When I married the first time in 1990 at age 20, I moved 750 miles from home and took nothing but a few clothes. We divorced in 1993 and I moved to a small apartment in that city with my 1-year-old son. We had a few dishes, kitchenware, clothes, a toddler bed and that's it. I moved to England in December 1995 on a fiance visa. One suitcase had clothes, the other had my son's toys. In 2004, I returned to the US with a husband, three children and four suitcases. Once in the US, we moved to five cities in three states in four and a half years. We have been in one city now since 2008. My youngest child will finish school by 2019 and we will be returning to England. So, you know we will be doing that process again.

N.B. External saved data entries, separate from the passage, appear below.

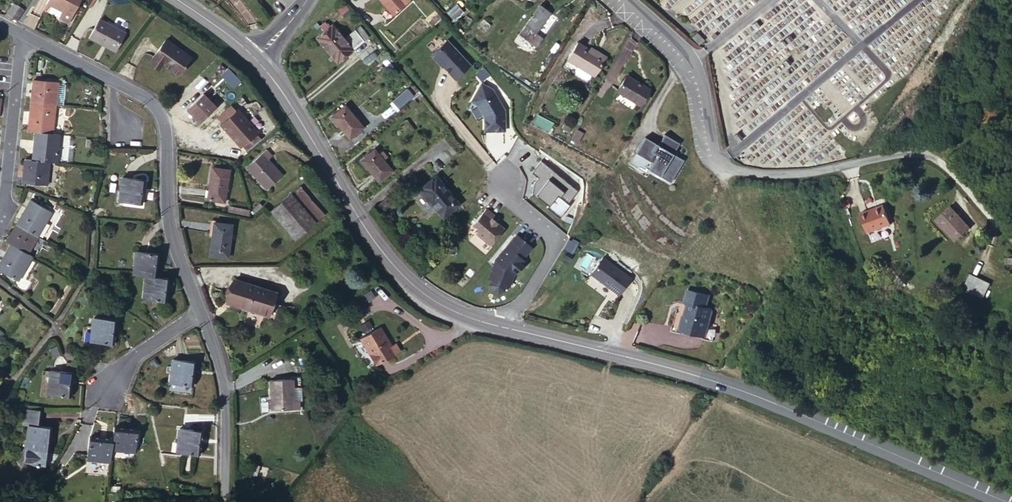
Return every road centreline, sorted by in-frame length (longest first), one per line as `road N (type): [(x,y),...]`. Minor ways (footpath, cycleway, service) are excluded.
road 1 (tertiary): [(504,328),(716,382),(1006,501)]
road 2 (residential): [(632,0),(693,61),(713,144),(732,168),(775,174),(916,153),(945,166),(1001,228)]
road 3 (tertiary): [(256,58),(383,253),(428,297),(504,328)]
road 4 (residential): [(26,33),(157,108),(169,221),(201,312)]
road 5 (residential): [(26,33),(0,214)]
road 6 (residential): [(503,181),(553,252),(504,328)]
road 7 (residential): [(201,312),(223,383),(222,480)]
road 8 (residential): [(201,312),(125,362),(107,392)]

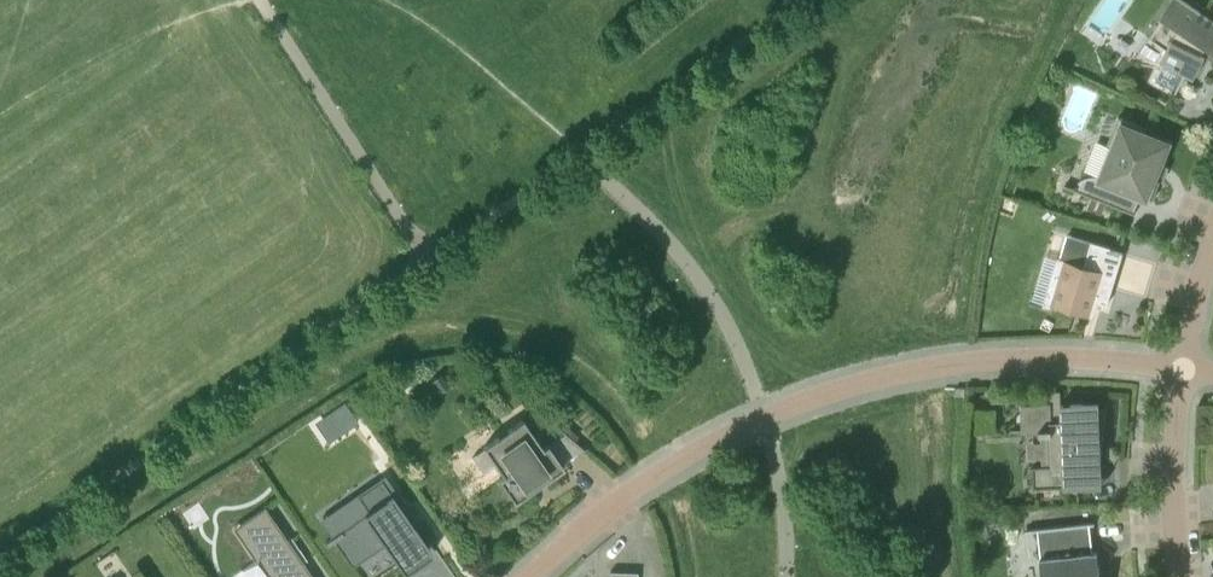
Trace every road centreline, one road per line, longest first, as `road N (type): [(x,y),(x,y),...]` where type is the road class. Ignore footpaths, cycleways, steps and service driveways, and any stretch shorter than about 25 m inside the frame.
road 1 (residential): [(529,576),(597,515),(679,462),(822,393),(985,359),(1188,365)]
road 2 (track): [(257,0),(430,261)]
road 3 (residential): [(1186,576),(1180,514),(1188,365)]
road 4 (residential): [(1188,365),(1212,237)]

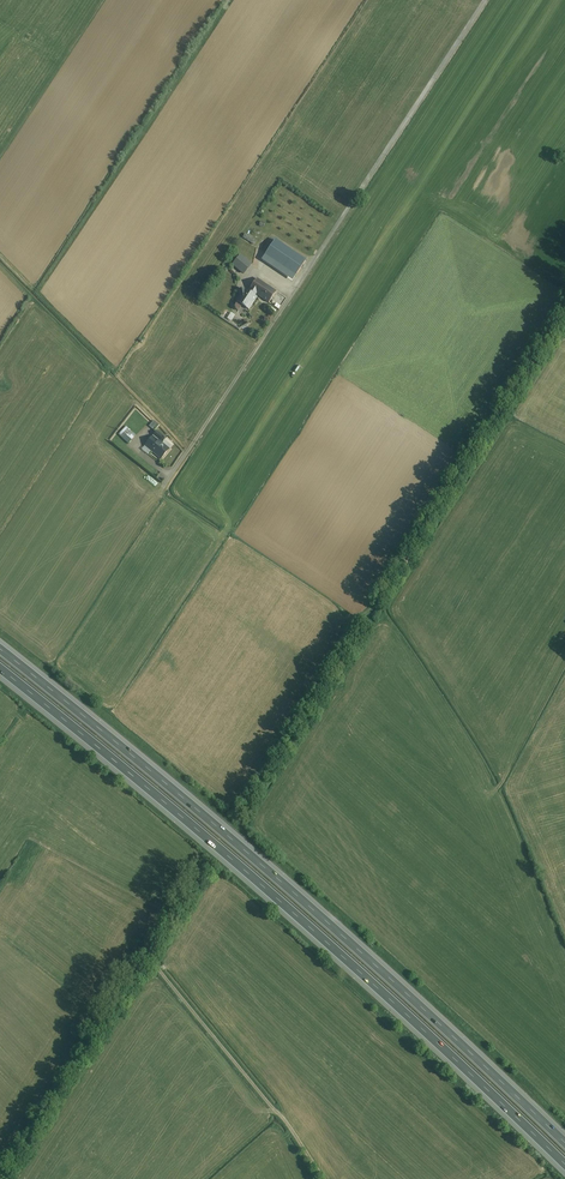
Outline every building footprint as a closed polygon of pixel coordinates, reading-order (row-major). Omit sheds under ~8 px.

I guess since I started moving a great deal early in my adulthood, I've lived quite simply and only kept items that I know I want to have around. It is weird to buy the same stuff over and over like a dining table, living room furniture and beds. I definitely do not ever think about the cost of it all or I would never leave! There was a part of me that wanted me to buy stuff so I felt more "rooted" to one place but my sister told me that "life is not about stuff but of experiences". She told me this as we cleared our childhood home after the death of our last parent in 2011. We had to go through 50 years of stuff. We walked away with a box of photos for me and she kept a bookcase my father built.
I think of it this way: Life is not about your things, it's your experiences and the memories you've created. You're not leaving people or places behind but building your memories and moving forward is creating new ones.